# [TASK TO COMPLETE]
Look through the entries for the string "AperFunction", and copy each line that holds it.

# [DATASET CONTENT]
+++

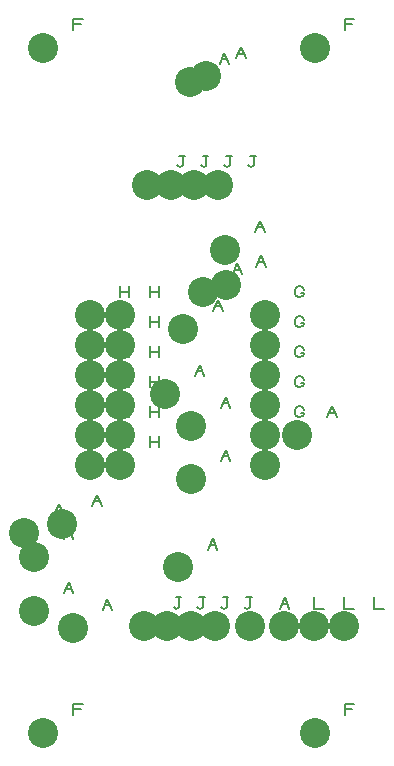
<source format=gbr>
G04 DesignSpark PCB PRO Gerber Version 10.0 Build 5299*
G04 #@! TF.Part,Single*
G04 #@! TF.FileFunction,Drillmap*
G04 #@! TF.FilePolarity,Positive*
%FSLAX36Y36*%
%MOIN*%
%ADD26C,0.00500*%
G04 #@! TA.AperFunction,ViaPad*
%ADD25C,0.10000*%
G04 #@! TD.AperFunction*
X0Y0D02*
D02*
D25*
X216535Y905512D03*
X248031Y645669D03*
Y826772D03*
X279528Y240157D03*
Y2523622D03*
X342520Y937008D03*
X377953Y590551D03*
X435433Y1131890D03*
Y1231890D03*
Y1331890D03*
Y1431890D03*
Y1531890D03*
Y1631890D03*
X535433Y1131890D03*
Y1231890D03*
Y1331890D03*
Y1431890D03*
Y1531890D03*
Y1631890D03*
X614173Y594488D03*
X625984Y2066929D03*
X685039Y1370079D03*
X692913Y594488D03*
X704724Y2066929D03*
X728346Y791339D03*
X746063Y1586614D03*
X767717Y2409449D03*
X771654Y594488D03*
Y1086614D03*
Y1263780D03*
X783465Y2066929D03*
X811024Y1708661D03*
X822835Y2429134D03*
X850394Y594488D03*
X862205Y2066929D03*
X885827Y1850394D03*
X889764Y1734252D03*
X968504Y594488D03*
X1017717Y1131890D03*
Y1231890D03*
Y1331890D03*
Y1431890D03*
Y1531890D03*
Y1631890D03*
X1082677Y594488D03*
X1125984Y1232283D03*
X1182677Y594488D03*
X1185039Y240157D03*
Y2523622D03*
X1282677Y594488D03*
D02*
D26*
X316535Y964886D02*
X332161Y1002386D01*
X347787Y964886D01*
X322787Y980512D02*
X341535D01*
X348031Y705043D02*
X363657Y742543D01*
X379283Y705043D01*
X354283Y720669D02*
X373031D01*
X348031Y886146D02*
X363657Y923646D01*
X379283Y886146D01*
X354283Y901772D02*
X373031D01*
X379528Y299531D02*
Y337031D01*
X410780D01*
X404528Y318283D02*
X379528D01*
Y2582996D02*
Y2620496D01*
X410780D01*
X404528Y2601748D02*
X379528D01*
X442520Y996382D02*
X458146Y1033882D01*
X473772Y996382D01*
X448772Y1012008D02*
X467520D01*
X477953Y649925D02*
X493579Y687425D01*
X509205Y649925D01*
X484205Y665551D02*
X502953D01*
X535433Y1191264D02*
Y1228764D01*
Y1210016D02*
X566685D01*
Y1191264D02*
Y1228764D01*
X535433Y1291264D02*
Y1328764D01*
Y1310016D02*
X566685D01*
Y1291264D02*
Y1328764D01*
X535433Y1391264D02*
Y1428764D01*
Y1410016D02*
X566685D01*
Y1391264D02*
Y1428764D01*
X535433Y1491264D02*
Y1528764D01*
Y1510016D02*
X566685D01*
Y1491264D02*
Y1528764D01*
X535433Y1591264D02*
Y1628764D01*
Y1610016D02*
X566685D01*
Y1591264D02*
Y1628764D01*
X535433Y1691264D02*
Y1728764D01*
Y1710016D02*
X566685D01*
Y1691264D02*
Y1728764D01*
X635433Y1191264D02*
Y1228764D01*
Y1210016D02*
X666685D01*
Y1191264D02*
Y1228764D01*
X635433Y1291264D02*
Y1328764D01*
Y1310016D02*
X666685D01*
Y1291264D02*
Y1328764D01*
X635433Y1391264D02*
Y1428764D01*
Y1410016D02*
X666685D01*
Y1391264D02*
Y1428764D01*
X635433Y1491264D02*
Y1528764D01*
Y1510016D02*
X666685D01*
Y1491264D02*
Y1528764D01*
X635433Y1591264D02*
Y1628764D01*
Y1610016D02*
X666685D01*
Y1591264D02*
Y1628764D01*
X635433Y1691264D02*
Y1728764D01*
Y1710016D02*
X666685D01*
Y1691264D02*
Y1728764D01*
X714173Y660114D02*
X717299Y656988D01*
X723547Y653862D01*
X729799Y656988D01*
X732925Y660114D01*
Y691362D01*
X739173D01*
X732925D02*
X720425D01*
X725984Y2132555D02*
X729110Y2129429D01*
X735358Y2126303D01*
X741610Y2129429D01*
X744736Y2132555D01*
Y2163803D01*
X750984D01*
X744736D02*
X732236D01*
X785039Y1429453D02*
X800665Y1466953D01*
X816291Y1429453D01*
X791291Y1445079D02*
X810039D01*
X792913Y660114D02*
X796039Y656988D01*
X802287Y653862D01*
X808539Y656988D01*
X811665Y660114D01*
Y691362D01*
X817913D01*
X811665D02*
X799165D01*
X804724Y2132555D02*
X807850Y2129429D01*
X814098Y2126303D01*
X820350Y2129429D01*
X823476Y2132555D01*
Y2163803D01*
X829724D01*
X823476D02*
X810976D01*
X828346Y850713D02*
X843972Y888213D01*
X859598Y850713D01*
X834598Y866339D02*
X853346D01*
X846063Y1645988D02*
X861689Y1683488D01*
X877315Y1645988D01*
X852315Y1661614D02*
X871063D01*
X867717Y2468823D02*
X883343Y2506323D01*
X898969Y2468823D01*
X873969Y2484449D02*
X892717D01*
X871654Y660114D02*
X874780Y656988D01*
X881028Y653862D01*
X887280Y656988D01*
X890406Y660114D01*
Y691362D01*
X896654D01*
X890406D02*
X877906D01*
X871654Y1145988D02*
X887280Y1183488D01*
X902906Y1145988D01*
X877906Y1161614D02*
X896654D01*
X871654Y1323154D02*
X887280Y1360654D01*
X902906Y1323154D01*
X877906Y1338780D02*
X896654D01*
X883465Y2132555D02*
X886591Y2129429D01*
X892839Y2126303D01*
X899091Y2129429D01*
X902217Y2132555D01*
Y2163803D01*
X908465D01*
X902217D02*
X889717D01*
X911024Y1768035D02*
X926650Y1805535D01*
X942276Y1768035D01*
X917276Y1783661D02*
X936024D01*
X922835Y2488508D02*
X938461Y2526008D01*
X954087Y2488508D01*
X929087Y2504134D02*
X947835D01*
X950394Y660114D02*
X953520Y656988D01*
X959768Y653862D01*
X966020Y656988D01*
X969146Y660114D01*
Y691362D01*
X975394D01*
X969146D02*
X956646D01*
X962205Y2132555D02*
X965331Y2129429D01*
X971579Y2126303D01*
X977831Y2129429D01*
X980957Y2132555D01*
Y2163803D01*
X987205D01*
X980957D02*
X968457D01*
X985827Y1909768D02*
X1001453Y1947268D01*
X1017079Y1909768D01*
X992079Y1925394D02*
X1010827D01*
X989764Y1793626D02*
X1005390Y1831126D01*
X1021016Y1793626D01*
X996016Y1809252D02*
X1014764D01*
X1068504Y653862D02*
X1084130Y691362D01*
X1099756Y653862D01*
X1074756Y669488D02*
X1093504D01*
X1139591Y1206890D02*
X1148969D01*
Y1203764D01*
X1145843Y1197516D01*
X1142717Y1194390D01*
X1136469Y1191264D01*
X1130217D01*
X1123969Y1194390D01*
X1120843Y1197516D01*
X1117717Y1203764D01*
Y1216264D01*
X1120843Y1222516D01*
X1123969Y1225642D01*
X1130217Y1228764D01*
X1136469D01*
X1142717Y1225642D01*
X1145843Y1222516D01*
X1148969Y1216264D01*
X1139591Y1306890D02*
X1148969D01*
Y1303764D01*
X1145843Y1297516D01*
X1142717Y1294390D01*
X1136469Y1291264D01*
X1130217D01*
X1123969Y1294390D01*
X1120843Y1297516D01*
X1117717Y1303764D01*
Y1316264D01*
X1120843Y1322516D01*
X1123969Y1325642D01*
X1130217Y1328764D01*
X1136469D01*
X1142717Y1325642D01*
X1145843Y1322516D01*
X1148969Y1316264D01*
X1139591Y1406890D02*
X1148969D01*
Y1403764D01*
X1145843Y1397516D01*
X1142717Y1394390D01*
X1136469Y1391264D01*
X1130217D01*
X1123969Y1394390D01*
X1120843Y1397516D01*
X1117717Y1403764D01*
Y1416264D01*
X1120843Y1422516D01*
X1123969Y1425642D01*
X1130217Y1428764D01*
X1136469D01*
X1142717Y1425642D01*
X1145843Y1422516D01*
X1148969Y1416264D01*
X1139591Y1506890D02*
X1148969D01*
Y1503764D01*
X1145843Y1497516D01*
X1142717Y1494390D01*
X1136469Y1491264D01*
X1130217D01*
X1123969Y1494390D01*
X1120843Y1497516D01*
X1117717Y1503764D01*
Y1516264D01*
X1120843Y1522516D01*
X1123969Y1525642D01*
X1130217Y1528764D01*
X1136469D01*
X1142717Y1525642D01*
X1145843Y1522516D01*
X1148969Y1516264D01*
X1139591Y1606890D02*
X1148969D01*
Y1603764D01*
X1145843Y1597516D01*
X1142717Y1594390D01*
X1136469Y1591264D01*
X1130217D01*
X1123969Y1594390D01*
X1120843Y1597516D01*
X1117717Y1603764D01*
Y1616264D01*
X1120843Y1622516D01*
X1123969Y1625642D01*
X1130217Y1628764D01*
X1136469D01*
X1142717Y1625642D01*
X1145843Y1622516D01*
X1148969Y1616264D01*
X1139591Y1706890D02*
X1148969D01*
Y1703764D01*
X1145843Y1697516D01*
X1142717Y1694390D01*
X1136469Y1691264D01*
X1130217D01*
X1123969Y1694390D01*
X1120843Y1697516D01*
X1117717Y1703764D01*
Y1716264D01*
X1120843Y1722516D01*
X1123969Y1725642D01*
X1130217Y1728764D01*
X1136469D01*
X1142717Y1725642D01*
X1145843Y1722516D01*
X1148969Y1716264D01*
X1182677Y691362D02*
Y653862D01*
X1213929D01*
X1225984Y1291657D02*
X1241610Y1329157D01*
X1257236Y1291657D01*
X1232236Y1307283D02*
X1250984D01*
X1282677Y691362D02*
Y653862D01*
X1313929D01*
X1285039Y299531D02*
Y337031D01*
X1316291D01*
X1310039Y318283D02*
X1285039D01*
Y2582996D02*
Y2620496D01*
X1316291D01*
X1310039Y2601748D02*
X1285039D01*
X1382677Y691362D02*
Y653862D01*
X1413929D01*
X0Y0D02*
M02*

</source>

+++

# [SOLVED PROBLEM]
G04 #@! TA.AperFunction,ViaPad*
G04 #@! TD.AperFunction*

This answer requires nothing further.